▶ **Goal of the exercise**
Only the lines below from the one containing "e/ou endereço do" to the one containing "o destinatário do" should be repeated, both included and unchanged.

Provided entries section start

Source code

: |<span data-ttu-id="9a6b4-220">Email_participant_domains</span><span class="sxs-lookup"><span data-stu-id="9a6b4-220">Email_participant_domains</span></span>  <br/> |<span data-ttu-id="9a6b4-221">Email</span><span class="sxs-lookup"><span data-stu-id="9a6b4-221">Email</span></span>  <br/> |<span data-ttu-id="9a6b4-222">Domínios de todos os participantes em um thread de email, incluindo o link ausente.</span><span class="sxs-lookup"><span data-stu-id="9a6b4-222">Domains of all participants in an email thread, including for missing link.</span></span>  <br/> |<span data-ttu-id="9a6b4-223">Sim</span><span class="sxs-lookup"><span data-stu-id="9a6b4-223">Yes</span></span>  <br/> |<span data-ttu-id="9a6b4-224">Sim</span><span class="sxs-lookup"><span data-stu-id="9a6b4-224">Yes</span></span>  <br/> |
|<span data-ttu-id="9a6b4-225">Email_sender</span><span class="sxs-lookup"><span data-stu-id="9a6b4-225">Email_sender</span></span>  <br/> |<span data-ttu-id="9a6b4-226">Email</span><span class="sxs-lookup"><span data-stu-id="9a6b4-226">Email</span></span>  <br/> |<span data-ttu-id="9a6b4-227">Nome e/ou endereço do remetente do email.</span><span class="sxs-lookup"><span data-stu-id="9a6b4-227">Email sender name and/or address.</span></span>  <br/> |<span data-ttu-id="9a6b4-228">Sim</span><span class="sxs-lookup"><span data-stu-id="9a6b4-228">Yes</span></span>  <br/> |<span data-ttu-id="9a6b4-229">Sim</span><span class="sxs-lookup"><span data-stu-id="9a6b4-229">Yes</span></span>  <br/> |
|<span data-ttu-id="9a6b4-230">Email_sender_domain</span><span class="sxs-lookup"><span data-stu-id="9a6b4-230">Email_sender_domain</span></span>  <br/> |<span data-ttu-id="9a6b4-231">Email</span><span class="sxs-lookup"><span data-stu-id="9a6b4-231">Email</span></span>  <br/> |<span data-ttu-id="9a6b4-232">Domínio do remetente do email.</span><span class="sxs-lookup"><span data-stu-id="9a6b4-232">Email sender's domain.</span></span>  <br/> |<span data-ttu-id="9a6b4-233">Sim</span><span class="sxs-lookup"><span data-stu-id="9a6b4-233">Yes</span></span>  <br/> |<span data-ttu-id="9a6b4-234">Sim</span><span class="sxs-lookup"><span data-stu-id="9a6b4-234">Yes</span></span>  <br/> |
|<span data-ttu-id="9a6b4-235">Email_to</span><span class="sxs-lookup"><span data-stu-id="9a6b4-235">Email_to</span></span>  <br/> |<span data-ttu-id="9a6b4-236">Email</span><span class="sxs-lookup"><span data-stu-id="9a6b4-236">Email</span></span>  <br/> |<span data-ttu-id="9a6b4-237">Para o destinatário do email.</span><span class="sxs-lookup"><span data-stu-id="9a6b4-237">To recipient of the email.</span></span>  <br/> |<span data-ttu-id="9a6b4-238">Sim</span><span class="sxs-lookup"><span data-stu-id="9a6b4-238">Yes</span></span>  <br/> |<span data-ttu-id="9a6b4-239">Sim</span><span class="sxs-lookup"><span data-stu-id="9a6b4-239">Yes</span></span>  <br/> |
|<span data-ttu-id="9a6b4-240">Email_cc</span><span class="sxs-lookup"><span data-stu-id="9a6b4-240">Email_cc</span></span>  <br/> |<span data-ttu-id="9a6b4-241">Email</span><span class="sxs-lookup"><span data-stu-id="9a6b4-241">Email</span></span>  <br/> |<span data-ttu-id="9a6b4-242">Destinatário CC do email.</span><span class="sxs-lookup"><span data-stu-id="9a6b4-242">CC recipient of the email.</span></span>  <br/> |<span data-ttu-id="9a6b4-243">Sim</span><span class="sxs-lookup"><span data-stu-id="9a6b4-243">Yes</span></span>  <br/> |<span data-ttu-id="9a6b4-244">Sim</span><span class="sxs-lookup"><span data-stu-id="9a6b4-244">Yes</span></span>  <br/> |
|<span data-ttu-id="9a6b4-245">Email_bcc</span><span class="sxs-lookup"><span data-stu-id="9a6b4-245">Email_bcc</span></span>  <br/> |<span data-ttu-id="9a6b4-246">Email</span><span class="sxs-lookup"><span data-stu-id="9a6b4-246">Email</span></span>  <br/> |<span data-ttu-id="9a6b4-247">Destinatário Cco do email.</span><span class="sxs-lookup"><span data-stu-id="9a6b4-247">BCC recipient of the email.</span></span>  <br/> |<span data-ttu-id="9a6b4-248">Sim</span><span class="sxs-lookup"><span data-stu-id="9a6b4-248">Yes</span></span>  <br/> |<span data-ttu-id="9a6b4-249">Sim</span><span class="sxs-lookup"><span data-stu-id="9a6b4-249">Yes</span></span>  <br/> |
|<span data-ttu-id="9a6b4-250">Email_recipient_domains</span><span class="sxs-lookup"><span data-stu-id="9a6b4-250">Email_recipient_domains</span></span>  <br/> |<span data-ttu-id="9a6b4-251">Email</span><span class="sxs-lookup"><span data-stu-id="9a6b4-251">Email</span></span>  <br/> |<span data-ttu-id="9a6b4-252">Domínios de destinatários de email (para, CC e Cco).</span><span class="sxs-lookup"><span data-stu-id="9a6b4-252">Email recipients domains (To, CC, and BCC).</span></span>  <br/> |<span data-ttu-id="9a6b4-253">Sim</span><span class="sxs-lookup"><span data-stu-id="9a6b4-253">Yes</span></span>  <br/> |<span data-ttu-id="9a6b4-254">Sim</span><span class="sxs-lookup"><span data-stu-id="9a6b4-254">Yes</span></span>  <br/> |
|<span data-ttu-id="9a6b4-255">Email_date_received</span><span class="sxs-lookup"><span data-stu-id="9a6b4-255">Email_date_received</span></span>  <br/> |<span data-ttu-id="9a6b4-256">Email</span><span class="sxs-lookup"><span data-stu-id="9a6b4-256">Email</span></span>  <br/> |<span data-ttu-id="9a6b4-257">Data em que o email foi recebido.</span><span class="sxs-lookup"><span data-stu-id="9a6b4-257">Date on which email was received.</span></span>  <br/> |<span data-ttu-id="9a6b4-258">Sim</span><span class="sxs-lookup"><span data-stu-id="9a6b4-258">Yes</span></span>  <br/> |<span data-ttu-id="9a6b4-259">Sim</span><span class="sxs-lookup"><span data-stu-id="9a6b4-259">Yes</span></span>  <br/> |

Provided entries section end

▶ **Solution to this exercise**
|<span data-ttu-id="9a6b4-225">Email_sender</span><span class="sxs-lookup"><span data-stu-id="9a6b4-225">Email_sender</span></span>  <br/> |<span data-ttu-id="9a6b4-226">Email</span><span class="sxs-lookup"><span data-stu-id="9a6b4-226">Email</span></span>  <br/> |<span data-ttu-id="9a6b4-227">Nome e/ou endereço do remetente do email.</span><span class="sxs-lookup"><span data-stu-id="9a6b4-227">Email sender name and/or address.</span></span>  <br/> |<span data-ttu-id="9a6b4-228">Sim</span><span class="sxs-lookup"><span data-stu-id="9a6b4-228">Yes</span></span>  <br/> |<span data-ttu-id="9a6b4-229">Sim</span><span class="sxs-lookup"><span data-stu-id="9a6b4-229">Yes</span></span>  <br/> |
|<span data-ttu-id="9a6b4-230">Email_sender_domain</span><span class="sxs-lookup"><span data-stu-id="9a6b4-230">Email_sender_domain</span></span>  <br/> |<span data-ttu-id="9a6b4-231">Email</span><span class="sxs-lookup"><span data-stu-id="9a6b4-231">Email</span></span>  <br/> |<span data-ttu-id="9a6b4-232">Domínio do remetente do email.</span><span class="sxs-lookup"><span data-stu-id="9a6b4-232">Email sender's domain.</span></span>  <br/> |<span data-ttu-id="9a6b4-233">Sim</span><span class="sxs-lookup"><span data-stu-id="9a6b4-233">Yes</span></span>  <br/> |<span data-ttu-id="9a6b4-234">Sim</span><span class="sxs-lookup"><span data-stu-id="9a6b4-234">Yes</span></span>  <br/> |
|<span data-ttu-id="9a6b4-235">Email_to</span><span class="sxs-lookup"><span data-stu-id="9a6b4-235">Email_to</span></span>  <br/> |<span data-ttu-id="9a6b4-236">Email</span><span class="sxs-lookup"><span data-stu-id="9a6b4-236">Email</span></span>  <br/> |<span data-ttu-id="9a6b4-237">Para o destinatário do email.</span><span class="sxs-lookup"><span data-stu-id="9a6b4-237">To recipient of the email.</span></span>  <br/> |<span data-ttu-id="9a6b4-238">Sim</span><span class="sxs-lookup"><span data-stu-id="9a6b4-238">Yes</span></span>  <br/> |<span data-ttu-id="9a6b4-239">Sim</span><span class="sxs-lookup"><span data-stu-id="9a6b4-239">Yes</span></span>  <br/> |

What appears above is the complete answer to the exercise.